Passage provided -
I think estimation, certainly in the way we do it on projects, is pointless. Actually that's a bit mean. I think that by doing estimation you will learn stuff. So by doing the process of estimation and planning and all those kind of things you'll discover things
and those things might be important. You might discover that actually there's a whole bunch of technology decisions you haven't thought about. There's a whole bunch of interfaces with third-party systems that suddenly come up while you're discussing the detail of a story and planning. So actually there's enormous value in having those sessions,
getting everyone together, and doing the thing we call planning and estimation. But because what we're trying to do is create a big backlog, any of those really important discoveries are accidental. We do accidental discovery. So whilst doing the objective of the session, which has come up with 400 stories with seven data points on each story,
we accidentally discover that there's some architectural decision we need to make. We accidentally discover, because the business sponsors are in the room, that when the guys are talking about where they're going to put the data center, that the business guys talk about latency and they say if you have the data center over here it's going to take too long to get messages to the exchange over here, and so that's bad.
And they go, oh crap, we didn't even think of that. Right, now we need to go and do stuff. But those things, there's an Australian agile coach I was working with. He called them oh shit moments. So I'm British, so I call them oh crap moments. And he says, you know those moments
that even when you've done all your agile and your BDD and your scrum and your whatever else, and you get in towards the end and you go, oh crap, oh crap, we didn't plan for that capacity. Oh crap, we didn't think that all these things would come out of testing. Oh crap. All these things. He says, what I want is to pull those old crap moments back.
I want to make those things happen earlier because I want the actual release and the path to production to be really, really boring. So deliberate discovery says this. What if instead of pretending that we made the likelihood come down to zero, we assume the following statement. Some unexpected bad things will happen.
I want you to write that and put it on a wall above your desk. I want to have posters of this. I'm going to unpack this. Sum. Sum is a non-zero amount. On your project, on the next project you do, in fact on the current project you do,
I'm going to go with three. Maybe two. But not none. You don't get to choose none. You get to choose a number bigger than none of things that are going to happen. A non-zero number of bad things are going to happen. Unexpected is this. You cannot plan for them. It's what Donald Rumsfeld calls the unknown unknowns.

To do -
1 – Answer these questions about the talk on estimation above:
(a) What does the speaker say a planning session sets out to produce?
(b) What term does the speaker, who is British, use for the moments the Australian agile coach named?
(c) How does the speaker want the actual release and the path to production to be?
2 – Translate this sentence from the talk on estimation into Spanish: "I want to make those things happen earlier because I want the actual release and the path to production to be really, really boring."

Extracted information -

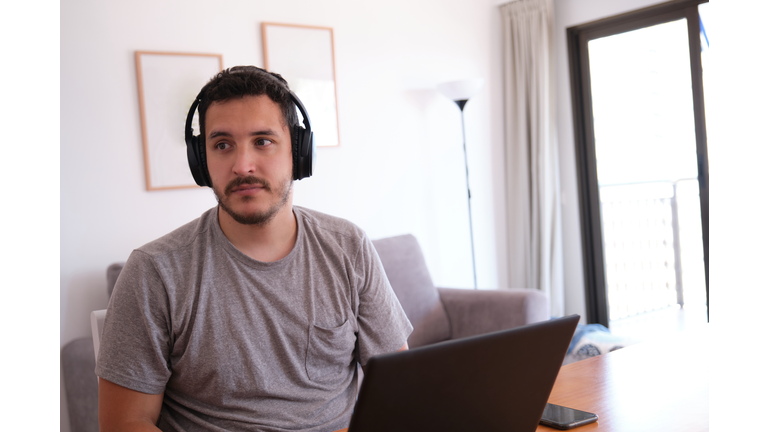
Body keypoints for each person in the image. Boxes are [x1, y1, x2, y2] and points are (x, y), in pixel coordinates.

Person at [95, 66, 413, 432]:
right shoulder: (155, 271)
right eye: (222, 145)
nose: (242, 165)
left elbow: (399, 389)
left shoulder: (349, 248)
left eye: (262, 141)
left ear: (298, 152)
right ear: (202, 162)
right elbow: (125, 422)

Solutions -
1 –
(a) 400 stories with seven data points on each story.
(b) Oh crap moments.
(c) Really, really boring.

2 – Quiero hacer que esas cosas ocurran antes porque quiero que el lanzamiento en sí y el camino a producción sean muy, muy aburridos.